The big picture: "Beneath the surface of the ticker-tape economy made up of large public companies is the real economy — the middle market — with more limited access to capital," writes Marblegate in the paper.

  • And larger companies have the scale that helps them better absorb financial shocks and pass on problems — like threats to their margins — to others, like their vendors, which are often midmarket companies.
  • "The economic stress that has threatened the margins at large companies appears to have largely been passed on to the suppliers and vendors of the middle market," the paper says.

Where it stands: The data only goes through 2022. In 2023, rising interest costs were a major source of stress for companies across the midmarket, which mostly borrow from regional banks and private credit funds using floating-rate debt.

  • (In contrast, public companies often borrow in the bond market, where they locked in lower-rate financing before the Fed started raising rates.)
  • For many midmarket companies, interest costs have nearly doubled from the pre-rate hike era — and some simply can't afford it, Andrew Milgram, Marblegate's chief investment officer, tells Axios.

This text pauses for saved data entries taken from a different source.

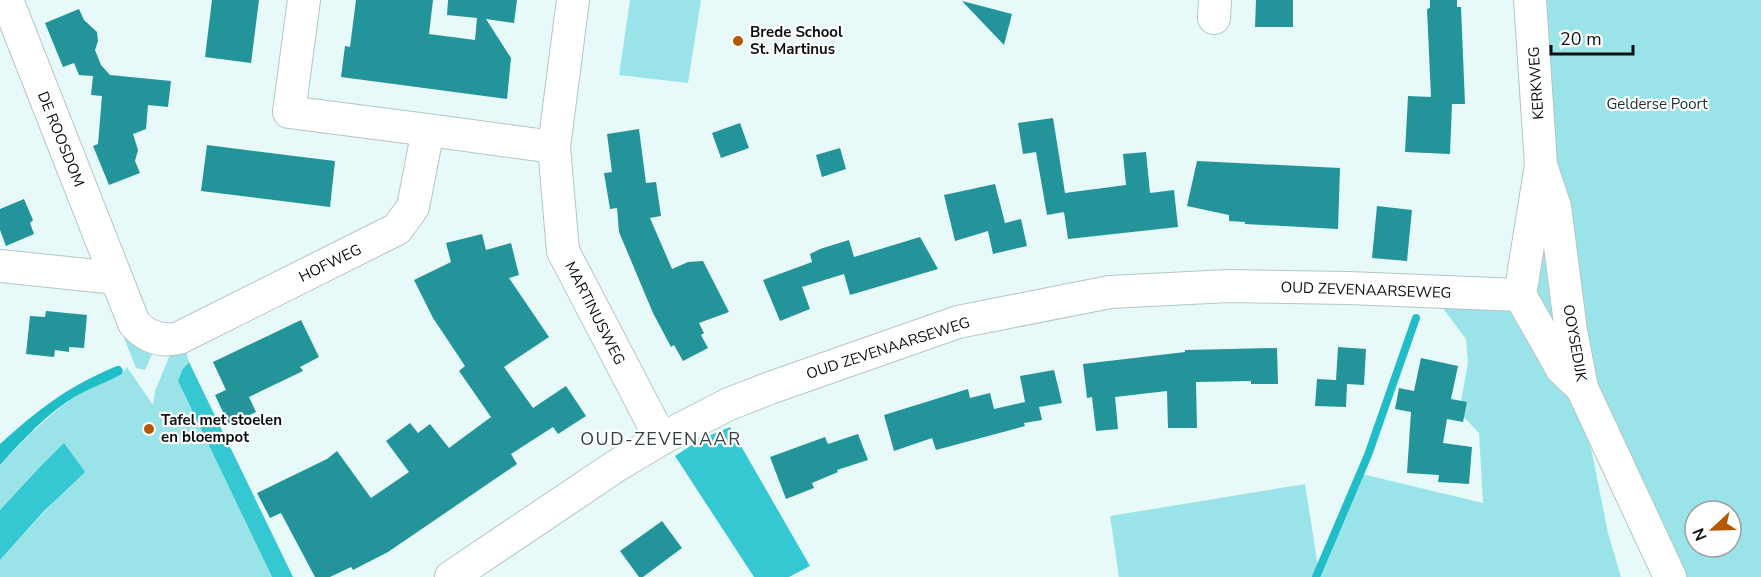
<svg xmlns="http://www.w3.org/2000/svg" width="1761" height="577" viewBox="0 0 1761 577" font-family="'Nunito Sans',sans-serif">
<rect width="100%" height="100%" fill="#e8f9fa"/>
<g fill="#9ae4e9" fill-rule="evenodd">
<polygon points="630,0 701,0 688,83 619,75"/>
<path d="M1543 0H1761V577H1682L1599 390 1580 312 1545 77ZM1695 511H1731V547H1695Z"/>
<polygon points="1545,224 1561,347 1532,305"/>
<polygon points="106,292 156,345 145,370 136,368"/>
<polygon points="1496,305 1515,311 1579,413 1591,448 1608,533 1621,577 1119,577 1110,516 1305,484 1319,573 1362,474 1483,503 1479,433 1459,412 1468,363 1466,339 1442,307"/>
<polygon points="184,345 189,362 182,370 178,381 272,577 0,577 0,560 57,498 38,469 0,510 0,465 31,433 64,404 77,395 122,374 127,367 153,405 155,391 172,350"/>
</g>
<g fill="#35c8d2">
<polygon points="189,362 293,577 272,577 178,381 182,370"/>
<polygon points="730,427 810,566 789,577 754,577 675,456 701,439"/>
<polygon points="64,443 85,472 45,510 0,560 0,510 38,469"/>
</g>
<path fill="#20bdc6" d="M117 366H120L123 370 122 374C107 382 91 388 76 396 47 413 23 440 0 465V444C39 409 68 386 117 366Z"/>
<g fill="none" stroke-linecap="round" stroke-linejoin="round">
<polyline stroke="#20bdc6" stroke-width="8" points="1316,577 1368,455 1416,318"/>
</g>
<g fill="#24949b">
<polygon points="212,0 259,0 251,63 205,57"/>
<polygon points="356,0 433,0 429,34 475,40 477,18 447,15 448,0 517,0 514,23 486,19 511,58 507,99 341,77 345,46 350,47"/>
<polygon points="1256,0 1293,0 1293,27 1255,27"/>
<polygon points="1430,0 1457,0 1457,7 1461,7 1465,104 1452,104 1450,154 1405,152 1408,96 1431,97 1427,9 1430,8"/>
<polygon points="962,1 1012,14 1004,45"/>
<polygon points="79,9 84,20 97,32 98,41 95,50 101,65 110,75 171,81 168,107 148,105 146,129 133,134 138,150 135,161 140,173 109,185 93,146 98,144 102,96 91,95 93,76 79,75 74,63 63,67 45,23"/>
<polygon points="1053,118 1065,193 1126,185 1123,154 1146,152 1150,193 1174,190 1178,227 1068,239 1064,212 1047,215 1036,152 1023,154 1018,123"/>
<polygon points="740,123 749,148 721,158 712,133"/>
<polygon points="639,129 646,183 656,182 661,216 650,218 672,269 688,262 703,261 729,312 699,323 704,333 701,335 708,348 683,361 674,345 671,347 653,313 619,232 617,208 610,209 604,173 612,172 607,134"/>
<polygon points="207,145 335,161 330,207 201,191"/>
<polygon points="840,148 846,169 822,177 816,155"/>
<polygon points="1197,161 1340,168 1338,229 1245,224 1245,222 1229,221 1229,215 1187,206"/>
<polygon points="995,184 1005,223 1021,219 1027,246 993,254 988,231 955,241 944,195"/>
<polygon points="24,199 33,220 30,223 34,234 6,246 0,230 0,209"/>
<polygon points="1377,206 1412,210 1407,261 1372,258"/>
<polygon points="482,234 486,250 511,243 519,275 509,278 549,337 504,367 533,408 566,386 586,416 558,434 553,427 511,454 517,464 388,552 353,570 351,567 330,577 315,577 281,513 270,518 257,493 327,459 337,451 371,498 409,472 386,441 410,423 418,433 430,424 449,448 491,417 459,371 465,366 433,318 414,280 451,262 446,243"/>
<polygon points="920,237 938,269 850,295 844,274 802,287 810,309 780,321 763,280 812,262 810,254 820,249 849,240 854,257"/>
<polygon points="46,311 87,315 84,348 69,347 69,352 55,350 54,357 26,354 30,316 45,317"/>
<polygon points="301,320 319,357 300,367 303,371 249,397 256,412 229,425 215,395 226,390 213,362"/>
<polygon points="1338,347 1366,349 1364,385 1347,384 1346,407 1315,406 1317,379 1336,380"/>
<polygon points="1277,348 1278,384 1251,384 1251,381 1196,382 1197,428 1168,428 1167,391 1115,397 1118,429 1096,431 1092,397 1087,398 1083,364 1185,352 1185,350"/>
<polygon points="1421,358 1458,366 1451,399 1467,402 1463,422 1447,419 1443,443 1472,447 1469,484 1438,482 1439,475 1407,473 1411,412 1395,409 1399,388 1414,391"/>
<polygon points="1054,370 1062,403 1039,407 1042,420 1024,423 1025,426 936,450 932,438 894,451 884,415 968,389 970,398 990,393 994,409 1025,402 1020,376"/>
<polygon points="858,434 868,460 837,470 838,472 812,483 814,488 786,499 770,457 825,437 828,444"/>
<polygon points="662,521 682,548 643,577 639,577 620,551"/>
</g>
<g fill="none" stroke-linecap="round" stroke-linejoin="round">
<g stroke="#b4c5c6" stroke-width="34">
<g id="minor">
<path d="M7 0 134 323C146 337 161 342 179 338L397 229 413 207 428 130 554 147"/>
<polyline points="304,0 289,112 428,130"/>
<polyline points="573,0 554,147 563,251 661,439"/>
<polyline points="1214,18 1215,0"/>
<polyline points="1541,165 1555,207 1571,331 1582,388 1670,577"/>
<polyline points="0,266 116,278"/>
<polyline points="1520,295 1541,165 1530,0"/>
<polyline points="451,577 616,466 661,439 729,404 770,388 958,322 1110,292 1229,286 1348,288 1520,295 1562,369 1582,388"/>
</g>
</g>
<use href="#minor" stroke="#fff" stroke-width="32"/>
</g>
<g fill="#b55703" stroke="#fff" stroke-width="2">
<circle cx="738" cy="41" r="6"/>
<circle cx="149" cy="429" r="6"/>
</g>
<g text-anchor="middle" stroke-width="4.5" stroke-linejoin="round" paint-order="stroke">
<g font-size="15" font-weight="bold" fill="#0a0f10" stroke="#fff" text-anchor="start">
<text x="750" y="37">Brede School<tspan x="750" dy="17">St. Martinus</tspan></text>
<text x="161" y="425">Tafel met stoelen<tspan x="161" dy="17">en bloempot</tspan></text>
</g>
<g font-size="15" fill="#0a0f10" stroke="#fff">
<text transform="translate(1536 83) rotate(-94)" y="5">KERKWEG</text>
<text transform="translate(61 139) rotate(68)" y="5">DE ROOSDOM</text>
<text transform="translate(330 263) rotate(-26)" y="5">HOFWEG</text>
<text transform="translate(1366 290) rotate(2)" y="5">OUD ZEVENAARSEWEG</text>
<text transform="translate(595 313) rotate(63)" y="5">MARTINUSWEG</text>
<text transform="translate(1575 343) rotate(80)" y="5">OOYSEDIJK</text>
<text transform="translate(888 348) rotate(-18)" y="5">OUD ZEVENAARSEWEG</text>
</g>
<g font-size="15" fill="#172f30" stroke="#fff">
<text x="1657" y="109">Gelderse Poort</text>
</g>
<g font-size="18" letter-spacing="1.5" fill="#334142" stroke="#fff">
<text x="661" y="445">OUD-ZEVENAAR</text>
</g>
</g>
<g transform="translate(1713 529) rotate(248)"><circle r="28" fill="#ffffff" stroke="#9d9f9f" stroke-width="1.5"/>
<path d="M0-4.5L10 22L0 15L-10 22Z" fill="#b55703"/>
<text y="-9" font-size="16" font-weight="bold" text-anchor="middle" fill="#0a0f10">N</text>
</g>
<path d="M1551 45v9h82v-9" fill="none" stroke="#0a0f10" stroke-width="3"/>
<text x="1560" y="45" font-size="18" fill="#0a0f10" stroke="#ffffff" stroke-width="4.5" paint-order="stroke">20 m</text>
</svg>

The impact: Bankruptcies among midmarket companies soared in 2023 —these aren't the household names that make for sexy headlines and get all the press (e.g. WeWork, Bed Bath & Beyond).

  • Midmarket companies "are responsible for the vast majority of [2023's] proliferation of corporate failures," according to the paper.

The big question: How will this stress ripple into the broader economy — particularly, the labor market? After all, the strength of the labor market has driven the consumer spending growth that's been keeping the economy strong so far.

What we're watching: The midmarket stress will likely lead to more defaults and bankruptcies in 2024, especially since interest rates will remain historically high even if the Fed enacts a few cuts.

  • That'll probably mean losses for those companies' lenders, he adds.

The bottom line: What this growing stress means for the prospects of a soft landing, no one knows, Milgram acknowledges.

  • But one thing is clear: The data describes what's happening in a non-trivial and otherwise inaccessible portion of the market. Ignore it at your peril.